Managed HSM is a single-tenant service: each instance is a dedicated cluster of FIPS 140-3 Level 3 validated HSM partitions for each customer—built on Marvell LiquidSecurity adapters. Keys are generated inside that hardware and never leave it in plaintext, making the keys inaccessible to Microsoft operators. Control rests with you, not Microsoft: Customer-specific security domain.
Each HSM cluster is cryptographically isolated by a security domain that you generate and own. Microsoft can’t decrypt your key material or recover your HSM cluster without it. You are in full control of the security domain as it’s protection and safeguarding is outside of Microsoft.
Multiperson control. The security domain is protected by a quorum of RSA key pairs that you hold offline. Recovery requires your quorum, so no single person—and no Microsoft operator—can act alone.
Local role-based access control ( RBAC). A data-plane authorization model, independent of Azure RBAC , governs who can perform each cryptographic operation. Key attestation.
You can obtain cryptographic proof that a key was generated and is used within the FIPS 140-3 Level 3 hardware boundary. Managed HSM is built on FIPS 140-3 Level 3 HSMs and confidential computing technology based on Intel SGX, so request handling, access control, and key material are isolated in hardware enclaves and HSMs that no Microsoft operator—even one with administrative or physical access to the host—can read.
Managed HSM provides redundancy, isolation, and protection—giving organizations the sovereignty assurances they need without compromising on key security, operational overhead or availability. What external key management adds Managed HSM already provides full customer control over your keys, with enterprise-grade availability, security, and operational simplicity.
External key management adds one capability: the option to keep your key material on an HSM that you own and operate, either on-premises or with a trusted third party, completely outside Microsoft infrastructure. External key management is designed for scenarios where regulation or contractual obligations mandate the cryptographic keys must reside outside the cloud provider’s environment.
These requirements are sometimes found in highly regulated sectors such as government, financial services, and critical infrastructure, and in jurisdictions with strict data-sovereignty rules. External key management ensures the root of trust and key material remain on hardware you own and operate, outside Microsoft infrastructure, and under your direct physical control.
However, this model should only be adopted deliberately and only when required. For most workloads, Managed HSM keys remain the recommended approach, delivering higher native availability, reduced operational complexity, and a security posture that meets or exceeds sovereignty requirements without introducing additional risk or overhead. External key management is about meeting specific regulatory constraints, not increasing baseline security.
When those constraints do not apply, Managed HSM provides a stronger, more reliable, and more operationally efficient solution. How it works External key management extends Managed HSM through a dedicated API endpoint that connects directly to the HSM you control. It allows cryptographic operations in Azure to invoke external key material without changing how applications interact with the service.
The external key never resides in or passes through Microsoft infrastructure; only your hardware uses it.

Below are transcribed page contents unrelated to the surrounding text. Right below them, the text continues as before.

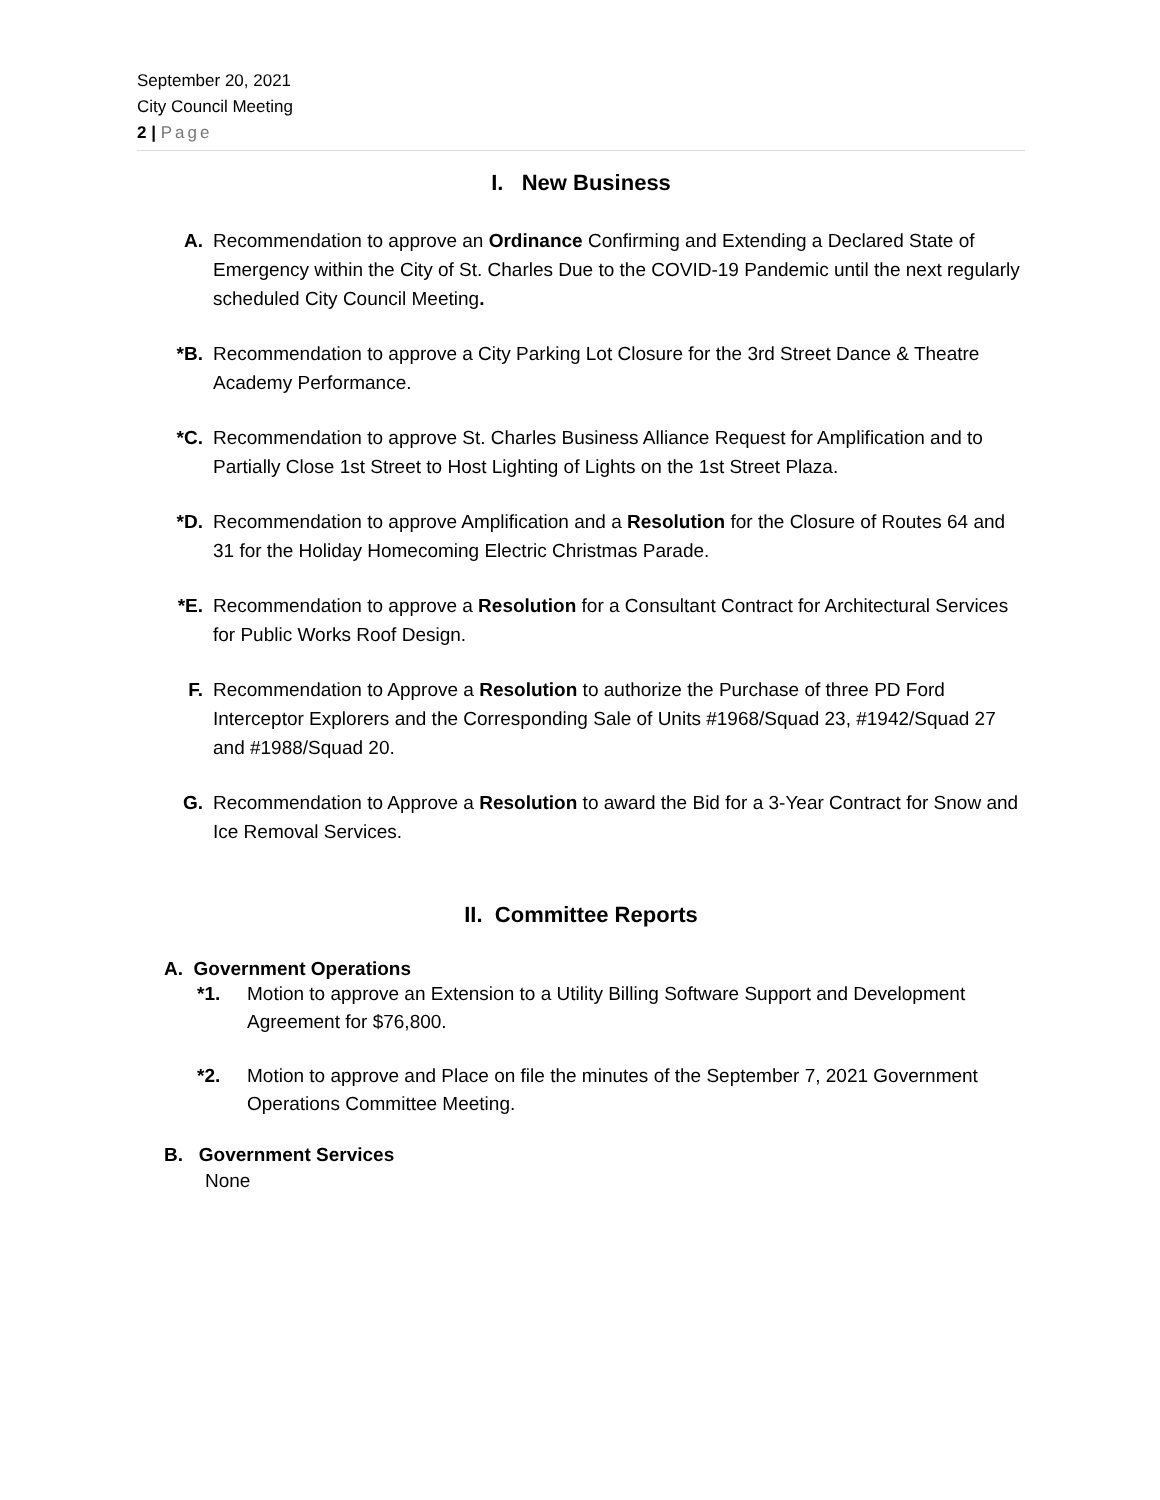September 20, 2021
City Council Meeting
2 | Page
I. New Business
A. Recommendation to approve an Ordinance Confirming and Extending a Declared State of Emergency within the City of St. Charles Due to the COVID-19 Pandemic until the next regularly scheduled City Council Meeting.
*B. Recommendation to approve a City Parking Lot Closure for the 3rd Street Dance & Theatre Academy Performance.
*C. Recommendation to approve St. Charles Business Alliance Request for Amplification and to Partially Close 1st Street to Host Lighting of Lights on the 1st Street Plaza.
*D. Recommendation to approve Amplification and a Resolution for the Closure of Routes 64 and 31 for the Holiday Homecoming Electric Christmas Parade.
*E. Recommendation to approve a Resolution for a Consultant Contract for Architectural Services for Public Works Roof Design.
F. Recommendation to Approve a Resolution to authorize the Purchase of three PD Ford Interceptor Explorers and the Corresponding Sale of Units #1968/Squad 23, #1942/Squad 27 and #1988/Squad 20.
G. Recommendation to Approve a Resolution to award the Bid for a 3-Year Contract for Snow and Ice Removal Services.
II. Committee Reports
A. Government Operations
*1. Motion to approve an Extension to a Utility Billing Software Support and Development Agreement for $76,800.
*2. Motion to approve and Place on file the minutes of the September 7, 2021 Government Operations Committee Meeting.
B. Government Services
None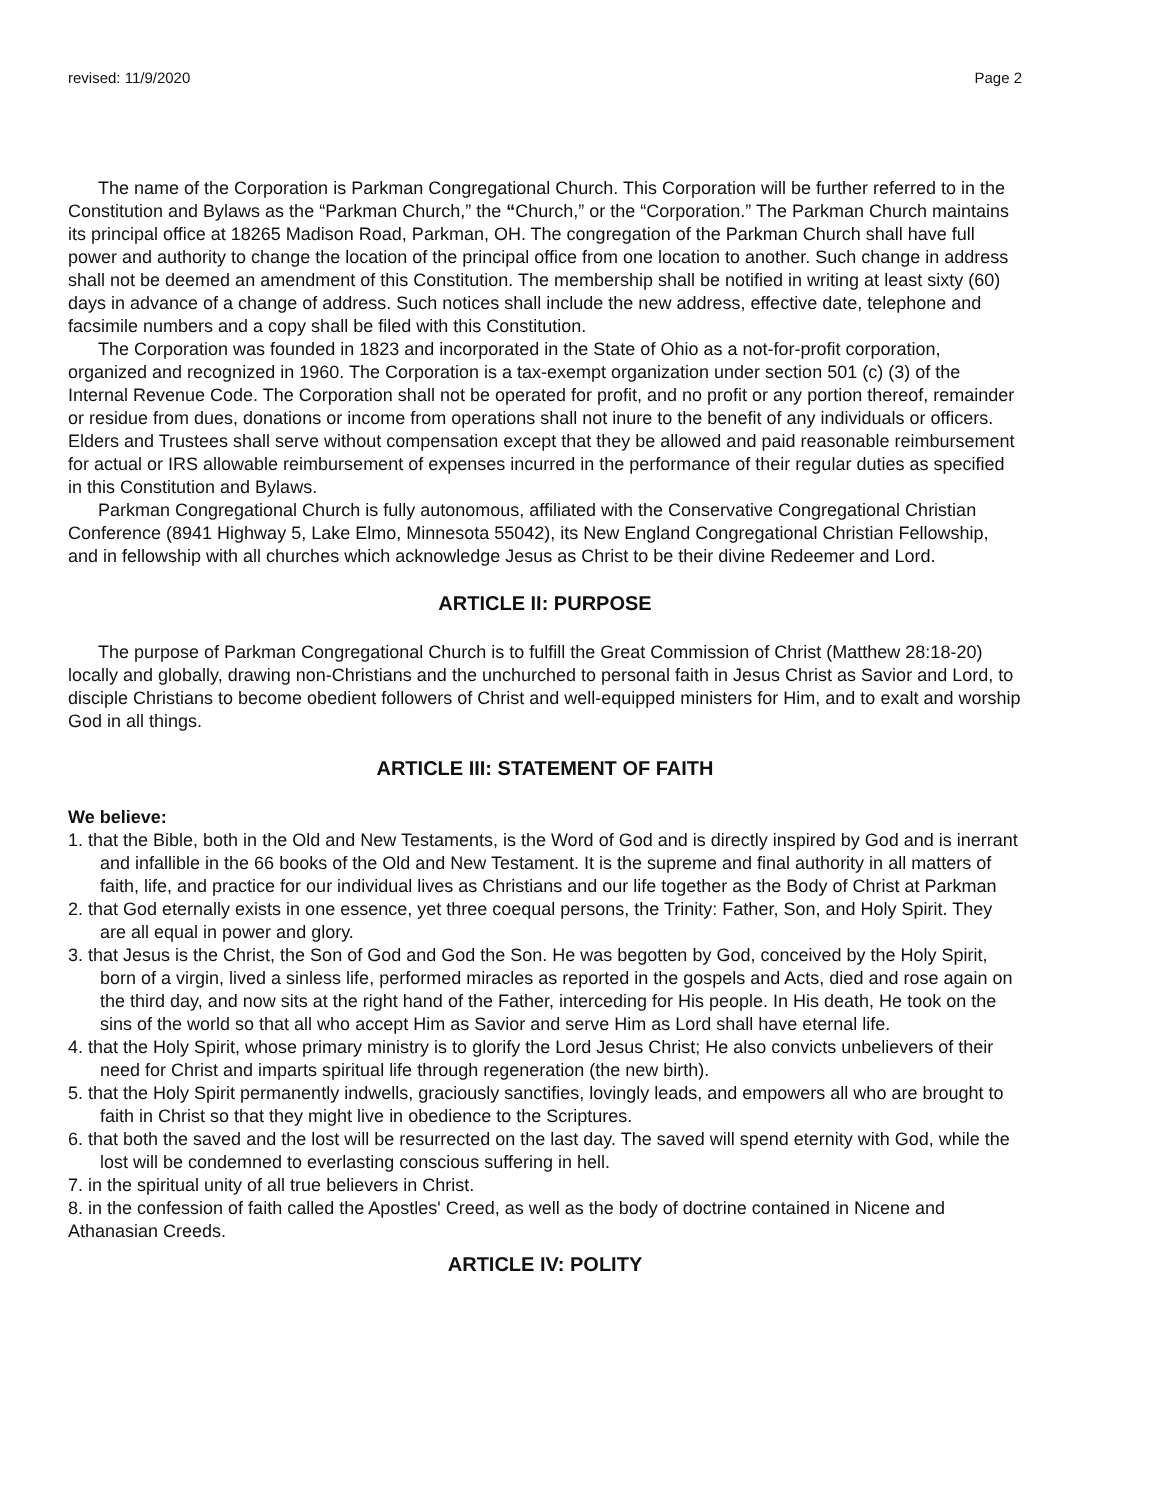revised: 11/9/2020 Page 2
The name of the Corporation is Parkman Congregational Church. This Corporation will be further referred to in the Constitution and Bylaws as the “Parkman Church,” the “Church,” or the “Corporation.” The Parkman Church maintains its principal office at 18265 Madison Road, Parkman, OH. The congregation of the Parkman Church shall have full power and authority to change the location of the principal office from one location to another. Such change in address shall not be deemed an amendment of this Constitution. The membership shall be notified in writing at least sixty (60) days in advance of a change of address. Such notices shall include the new address, effective date, telephone and facsimile numbers and a copy shall be filed with this Constitution.
The Corporation was founded in 1823 and incorporated in the State of Ohio as a not-for-profit corporation, organized and recognized in 1960. The Corporation is a tax-exempt organization under section 501 (c) (3) of the Internal Revenue Code. The Corporation shall not be operated for profit, and no profit or any portion thereof, remainder or residue from dues, donations or income from operations shall not inure to the benefit of any individuals or officers. Elders and Trustees shall serve without compensation except that they be allowed and paid reasonable reimbursement for actual or IRS allowable reimbursement of expenses incurred in the performance of their regular duties as specified in this Constitution and Bylaws.
Parkman Congregational Church is fully autonomous, affiliated with the Conservative Congregational Christian Conference (8941 Highway 5, Lake Elmo, Minnesota 55042), its New England Congregational Christian Fellowship, and in fellowship with all churches which acknowledge Jesus as Christ to be their divine Redeemer and Lord.
ARTICLE II: PURPOSE
The purpose of Parkman Congregational Church is to fulfill the Great Commission of Christ (Matthew 28:18-20) locally and globally, drawing non-Christians and the unchurched to personal faith in Jesus Christ as Savior and Lord, to disciple Christians to become obedient followers of Christ and well-equipped ministers for Him, and to exalt and worship God in all things.
ARTICLE III: STATEMENT OF FAITH
We believe:
1. that the Bible, both in the Old and New Testaments, is the Word of God and is directly inspired by God and is inerrant and infallible in the 66 books of the Old and New Testament. It is the supreme and final authority in all matters of faith, life, and practice for our individual lives as Christians and our life together as the Body of Christ at Parkman
2. that God eternally exists in one essence, yet three coequal persons, the Trinity: Father, Son, and Holy Spirit. They are all equal in power and glory.
3. that Jesus is the Christ, the Son of God and God the Son. He was begotten by God, conceived by the Holy Spirit, born of a virgin, lived a sinless life, performed miracles as reported in the gospels and Acts, died and rose again on the third day, and now sits at the right hand of the Father, interceding for His people. In His death, He took on the sins of the world so that all who accept Him as Savior and serve Him as Lord shall have eternal life.
4. that the Holy Spirit, whose primary ministry is to glorify the Lord Jesus Christ; He also convicts unbelievers of their need for Christ and imparts spiritual life through regeneration (the new birth).
5. that the Holy Spirit permanently indwells, graciously sanctifies, lovingly leads, and empowers all who are brought to faith in Christ so that they might live in obedience to the Scriptures.
6. that both the saved and the lost will be resurrected on the last day. The saved will spend eternity with God, while the lost will be condemned to everlasting conscious suffering in hell.
7. in the spiritual unity of all true believers in Christ.
8. in the confession of faith called the Apostles' Creed, as well as the body of doctrine contained in Nicene and Athanasian Creeds.
ARTICLE IV: POLITY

Because you control that hardware, you can disconnect it at any time to halt all cryptographic operations. Integration is transparent to applications.
Applications continue to use Managed HSM and the Azure Key Vault API with the customer-managed key envelope encryption pattern unchanged. When an data access requires your external key to decrypt local data encryption keys, Managed HSM forwards it to your hardware and returns the result. You choose the hardware and partner.
Because the external key management API is an open specification, you decide how to implement it. Your hardware, your partner, or your implementation. All connections are mutually authenticated and encrypted.
Traffic between Azure and your hardware is secured with mutual TLS, ensuring a secure and trusted connection between Azure and your HSM. HSM ecosystem A growing ecosystem of HSM vendors support integration with the Managed HSM external key management API, as many providers are actively enabling compatibility for their platforms. Microsoft doesn’t build or operate the connecting integration proxy itself.
Instead, you benefit from an open model: you can use a vendor provided implementation, reply on a partner to operate it, or build your own. Responsibilities and tradeoffs External key management deliberately shifts a portion of operational responsibility to you. This is the direct consequence of extending the trust boundary beyond Azure: you gain control over the root of trust, and with it, ownership of the systems that enforce it.